Espelkamp (WB/ef). Bevor der Lockdown zu einer wirtschaftlichen Vollbremsung in Deutschland führte, lag die Gauselmann-Gruppe auf Erfolgskurs: So schloss das familiengeführte Unternehmen aus Espelkamp das Geschäftsjahr 2019 mit einem Umsatzplus von 6,7 Prozent ab. Alle Gruppenfirmen des Spielautomatenherstellers erzielten einen addierten Umsatz von 3,42 Milliarden Euro. Ohne den Innenumsatz lag der Erlös bei 2,58 (2018: 2,41) Milliarden Euro. „Ein tolles Ergebnis“, sagt Unternehmensgründer und Vorstandsvorsitzender Paul Gauselmann und lobte den Einsatz seiner Mitarbeiter.

Montag, 07.09.2020, 03:56 Uhr aktualisiert: 08.09.2020, 14:42 Uhr
Die Gauselmann-Gruppe schloss das Geschäftsjahr 2019 mit einem Umsatzplus ab. Foto: dpa

Mit der positiven Entwicklung vor der Corona-Krise ging auch ein Anstieg der Beschäftigten einher: Die Mitarbeiterzahl stieg um 451 Arbeitsplätze auf insgesamt 13.846 Mitarbeiter.

2019 manifestierte sich ein Trend, der sich in den vergangenen Jahren bereits abgezeichnet hatte: Das Auslandsgeschäft wurde für Gauselmann immer wichtiger.
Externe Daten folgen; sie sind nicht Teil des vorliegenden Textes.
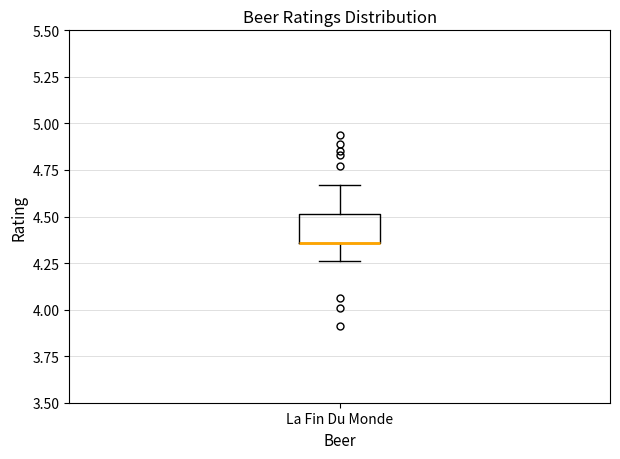

Read this box plot against the y-axis: the position of the median line, the range covered by the box, and the ends of both whiskers. The values are not printed on the chart, so give them approximately, as read against the axis.

median 4.35 (drawn on the box's lower edge), box 4.35 to 4.50, whiskers 4.25 to 4.65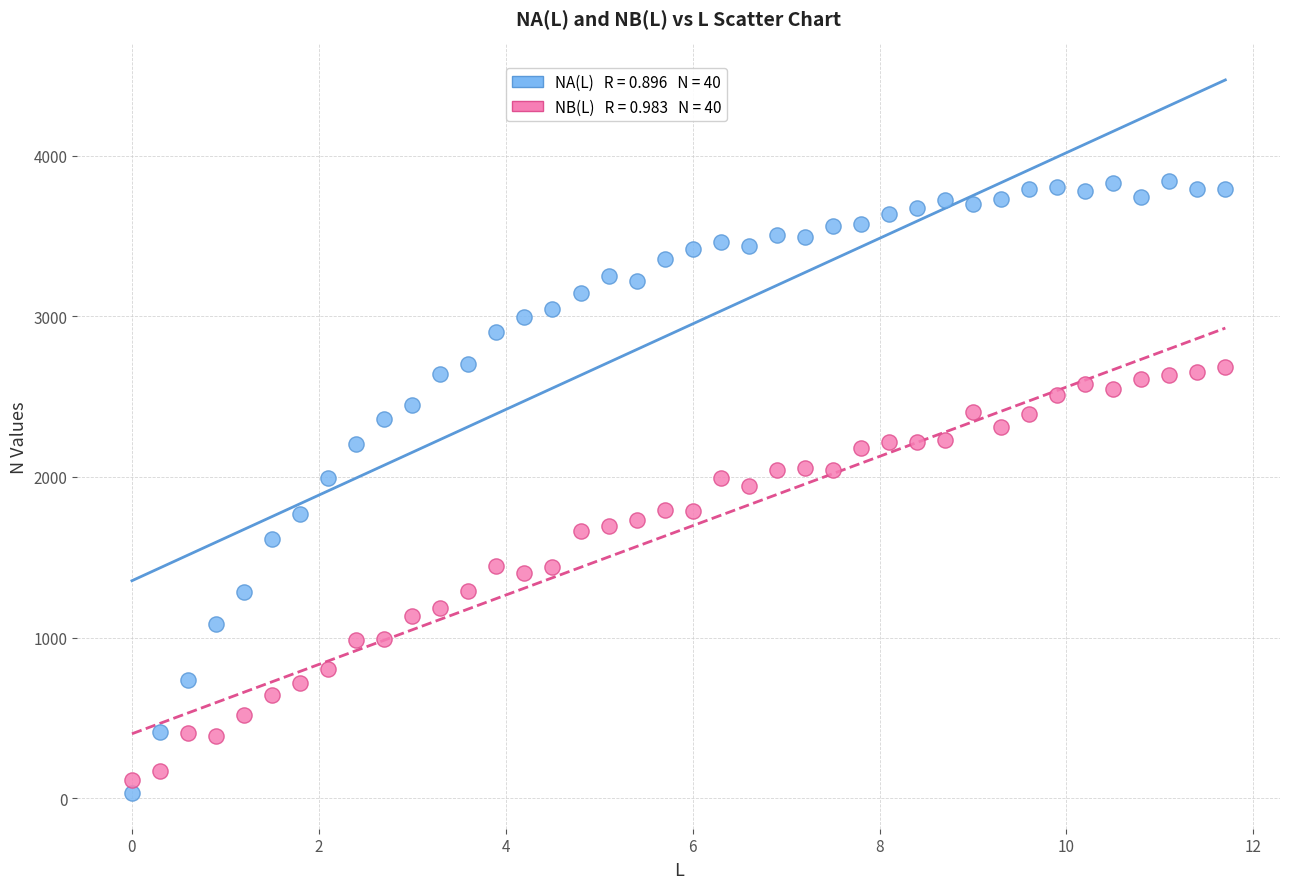

Across all data points, what is the range of X values (max minus min)?

11.7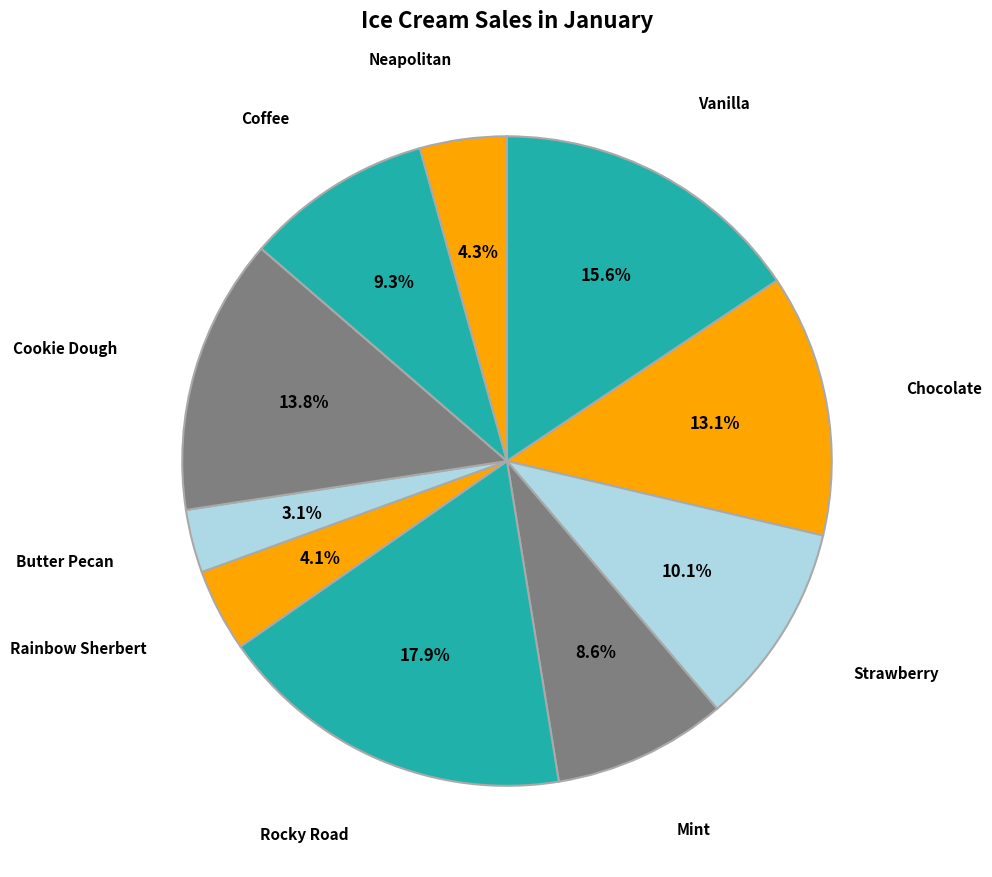

What is the largest slice in the pie chart?

Rocky Road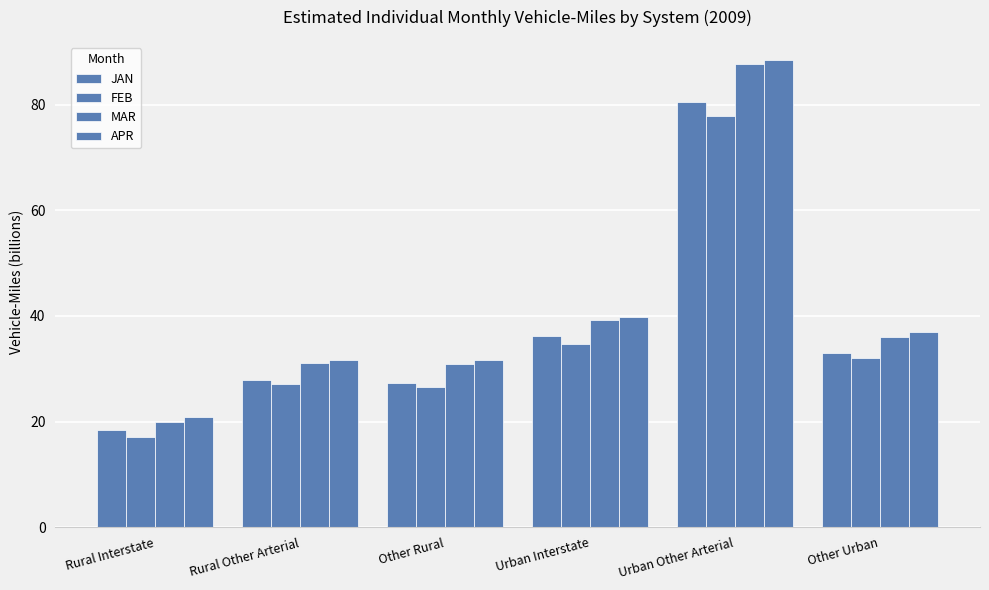

What is the label of the 1st bar from the right?

Other Urban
Mehr als 60 Prozent des Umsatzes erwirtschafteten die Spielemacher außerhalb Deutschlands. „Die Umsätze im Ausland sind vor Corona kontinuierlich gestiegen. Das hat die Abhängigkeit von unserem Kernmarkt Deutschland verringert, in dem sich die gesetzlichen Rahmenbedingungen leider seit Jahren verschlechtert haben“, sagt Paul Gauselmann.

Abwanderung der Spielgäste

Immer neue Restriktionen sorgten dafür, dass es zu massiven Abwanderungen der Spielgäste in unlimitierte oder sogar zumeist illegale Angebote, zum Beispiel im Internet oder in Hinterzimmern kommt, wo Jugend- und Spielerschutz nicht mehr greifen. „Damit können wir den gesetzlich formulierten Auftrag, den natürlichen Spieltrieb der Bevölkerung in geordnete Bahnen zu lenken, oft nicht mehr bedarfsgerecht erfüllen.“

Erfreulich sei, dass vor Ausbruch der Pandemie das Eigenkapital der Gauselmann-Gruppe weiter gewachsen ist. So stieg die Kapitaldecke um 10,7 Prozent oder 108 Millionen Euro auf 1,12 Milliarden Euro und damit auf eine Eigenkapitalquote von 66,4 Prozent. Die hohe Eigenkapitalquote sei dem Unternehmen in der Phase des Lockdowns zugute gekommen. „Dadurch konnten wir – trotz der europaweiten Schließung unserer 800 Spielstätten, der vielen 100 Sportwettshops und der zehn deutschen Spielbankstandorte und den Casinos auf Kreuzfahrtschiffen – den Focus auf den vollen Erhalt der fast 14.000 Arbeitsplätze im Unternehmen legen“, betont Paul Gauselmann.